How do I get my baby to leave the hearing aids in his/her ears?

There are many techniques that can help keep them in place or from getting lost. These include the use of hypoallergenic two-sided tape, huggie hearing aids, and critter clips. If your baby takes his/her hearing aids out, firmly place them back in his/her ears. If your baby ‘throws a fit’, wait a few minutes before trying again. The goal is to teach your baby to listen and learn new sounds wearing the hearing aids. As long as the hearing aids have been fit properly, most children will want to wear them all day as they will otherwise feel that they are missing out. If the child consistently pulls the hearing aid out, it may be worth checking with the audiologist that there is no ear infection, or a small problem with the fitting.

What if my baby swallows a battery?

If your baby accidentally swallows a hearing aid battery, call the hospital immediately.

How often does my baby need new earmolds?

When babies are very young, the size of their ear changes quickly. Earmolds may need to be replaced every month or every few months. As your baby gets older, the time that each earmold will last becomes longer and longer. Older children may only need new earmolds every year or so.

How do I clean the hearing aids?

You should look at the earmold every day to see if it needs to be cleaned. The basic steps include removing the earmold from the hearing aid and clearing and drying the earmold before reattaching to the hearing aid. It should be removed from the hearing aid and thoroughly cleaned every week or every two weeks. On a daily basis, the hearing aid and earmold should be wiped down. It is important not to get the hearing aid part wet because it may damage the hearing aid.

How do I get funding for hearing aids?

This is best discussed with your audiologist or child’s doctor. Different countries have different laws and procedures.

Which hearing aid make/model is best?

Providing auditory stimulation at the earliest possible time is very important. Your audiologist is familiar with the “features” that a hearing aid should have for your child’s type, degree, and shape of hearing loss. Your audiologist will be able to discuss the options that meet your child’s needs.  

Does my child need one or two hearing aids?

If your child has a hearing loss is both ears, two hearing aids are needed. If your child has a loss of hearing in one ear, only one hearing aid may be needed. Being able to hear from both sides is important for localization, hearing across distance, and hearing in background noise. Limiting hearing aid use to one ear if there is a loss in both ears limits your child’s ability to hear the best that they can. It also deprives the brain of the stimulation it needs to develop properly.  

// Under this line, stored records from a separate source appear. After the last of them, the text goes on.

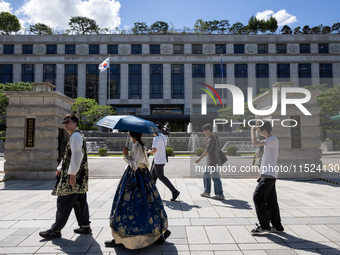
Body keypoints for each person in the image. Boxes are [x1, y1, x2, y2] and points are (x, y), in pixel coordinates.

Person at [105, 131, 170, 249]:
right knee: (149, 204)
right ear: (141, 135)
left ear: (131, 135)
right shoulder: (139, 146)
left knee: (130, 206)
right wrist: (129, 155)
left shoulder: (138, 147)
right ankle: (157, 233)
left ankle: (125, 237)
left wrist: (125, 155)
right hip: (141, 177)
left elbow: (134, 166)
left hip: (136, 178)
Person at [39, 113, 91, 239]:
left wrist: (72, 174)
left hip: (73, 176)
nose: (65, 124)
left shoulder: (75, 136)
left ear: (75, 123)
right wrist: (60, 168)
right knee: (80, 201)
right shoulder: (76, 135)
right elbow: (69, 155)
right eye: (64, 122)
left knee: (64, 201)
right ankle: (85, 226)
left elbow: (77, 155)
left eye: (67, 122)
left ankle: (55, 230)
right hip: (79, 175)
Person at [250, 120, 284, 234]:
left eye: (259, 130)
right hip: (268, 173)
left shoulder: (272, 139)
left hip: (269, 174)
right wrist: (261, 172)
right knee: (271, 200)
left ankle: (264, 226)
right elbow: (266, 158)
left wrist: (252, 131)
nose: (258, 131)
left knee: (257, 197)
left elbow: (254, 143)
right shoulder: (270, 140)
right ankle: (277, 226)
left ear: (264, 130)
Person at [148, 123, 180, 202]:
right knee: (153, 177)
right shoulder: (164, 136)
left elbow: (154, 150)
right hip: (161, 160)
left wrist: (149, 151)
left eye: (153, 130)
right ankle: (151, 194)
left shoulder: (156, 138)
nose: (152, 131)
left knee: (161, 176)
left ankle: (174, 191)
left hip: (158, 160)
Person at [195, 123, 224, 200]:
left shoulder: (211, 138)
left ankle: (220, 194)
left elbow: (207, 151)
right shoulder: (213, 137)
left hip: (213, 162)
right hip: (211, 161)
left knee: (215, 177)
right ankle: (206, 192)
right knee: (206, 175)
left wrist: (199, 159)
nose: (204, 132)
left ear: (207, 130)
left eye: (204, 131)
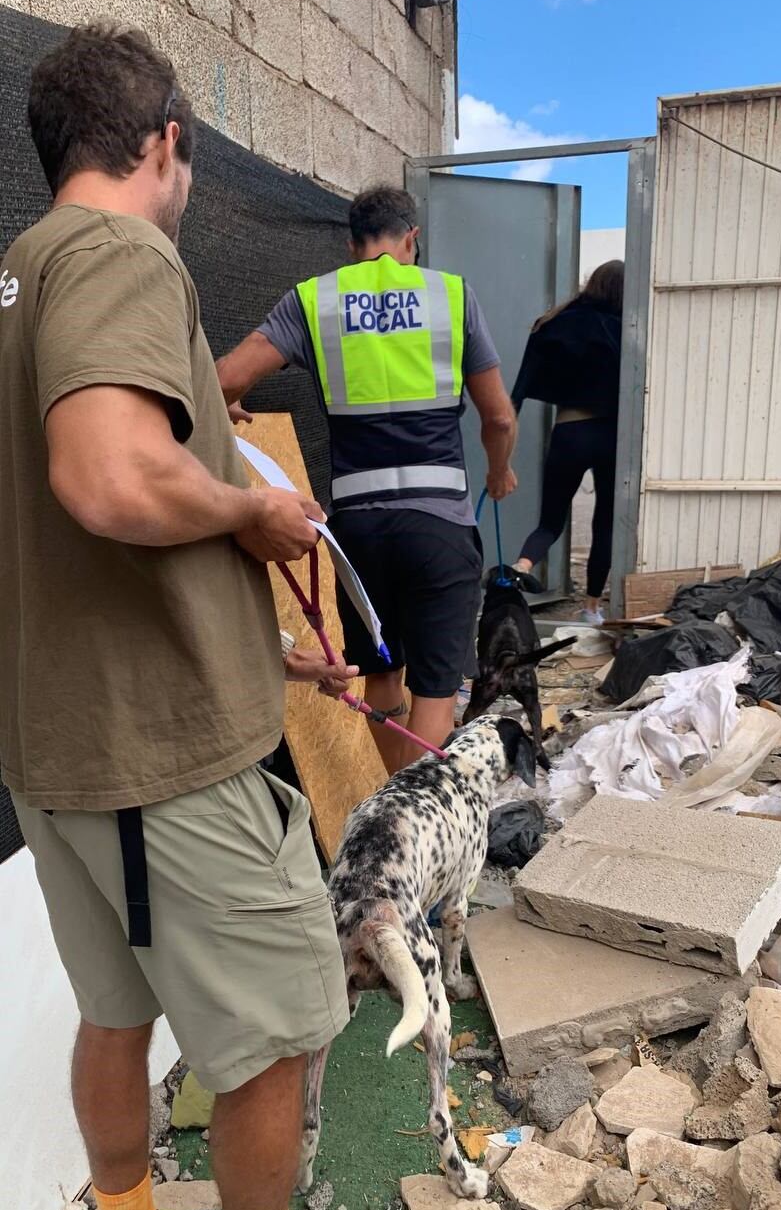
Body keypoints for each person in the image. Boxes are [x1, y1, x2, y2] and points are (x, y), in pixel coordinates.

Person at [0, 22, 355, 1210]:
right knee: (281, 1033)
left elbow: (69, 536)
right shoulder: (121, 253)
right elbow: (105, 477)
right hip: (165, 759)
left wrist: (268, 654)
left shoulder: (18, 273)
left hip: (58, 750)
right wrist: (252, 509)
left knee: (114, 1011)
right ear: (167, 143)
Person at [217, 187, 518, 775]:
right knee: (435, 684)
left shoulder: (314, 301)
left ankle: (391, 797)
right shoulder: (451, 296)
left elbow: (224, 376)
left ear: (353, 245)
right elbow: (500, 417)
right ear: (412, 238)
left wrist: (229, 401)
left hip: (357, 532)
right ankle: (416, 819)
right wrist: (501, 470)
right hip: (440, 527)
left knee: (381, 670)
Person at [509, 260, 624, 626]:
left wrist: (504, 440)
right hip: (611, 436)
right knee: (604, 523)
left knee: (550, 522)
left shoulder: (556, 322)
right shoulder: (627, 328)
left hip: (570, 432)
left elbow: (522, 386)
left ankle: (519, 567)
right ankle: (591, 608)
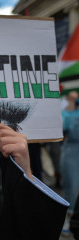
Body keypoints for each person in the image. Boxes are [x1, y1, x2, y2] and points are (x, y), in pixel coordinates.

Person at [60, 90, 79, 235]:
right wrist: (71, 104)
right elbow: (64, 126)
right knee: (71, 187)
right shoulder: (71, 113)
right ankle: (67, 218)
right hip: (73, 151)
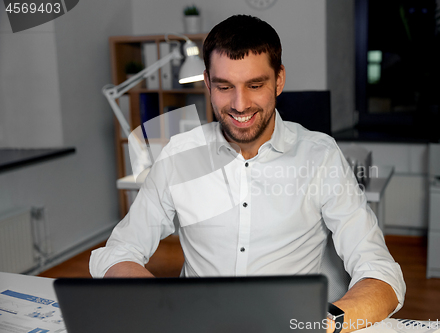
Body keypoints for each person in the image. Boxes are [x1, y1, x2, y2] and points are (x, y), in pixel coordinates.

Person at [90, 15, 405, 332]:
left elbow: (380, 271)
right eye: (225, 87)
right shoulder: (179, 155)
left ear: (279, 80)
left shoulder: (320, 156)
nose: (240, 105)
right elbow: (118, 252)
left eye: (255, 85)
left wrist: (322, 324)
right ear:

What is feedback and what can I do about it?

Feedback is the whistling sound that the hearing aids make. The earmold may have gotten too small or the hearing aid may not be seated in the ear properly. Occasional feedback is expected when you hug your child. It is caused by “leakage” of the amplified sound. It can also be caused from too much wax in the ear canal. Objects close to the microphone of the hearing aid can also cause it. Tell the audiologist if you are having problems with feedback.  

What does it mean to “program” a hearing aid?

Hearing aids can be adjusted by connecting it to a computer. Hearing aids are “programmed’ when they are adjusted for your child’s hearing loss.

How can I make sure my child has consistent hearing aid use?

Start each day with a listening check. Put the hearing aids in your child’s ears upon waking. Keep the hearing aids in your child’s ears throughout the day. Your goal is fulltime hearing aid use. It may be helpful to keep a calendar of daily hearing aid use to share with your audiologist.  

Is there a support group for parents of children who have hearing loss?

Getting to know other parents of children who have hearing loss in your community can be very important. They know what you are going through and can provide information that will help you. Some communities have organizations that you can join to make these connections. If you are working with the state parent/infant program or with the state early intervention services, they may be able to help. Sometimes, professionals working with your child can help you make these connections. There are also many support groups and information resources available on the Internet. Many organizations have Internet discussion boards, chat rooms, email, and list serves designed for parents, siblings, and others.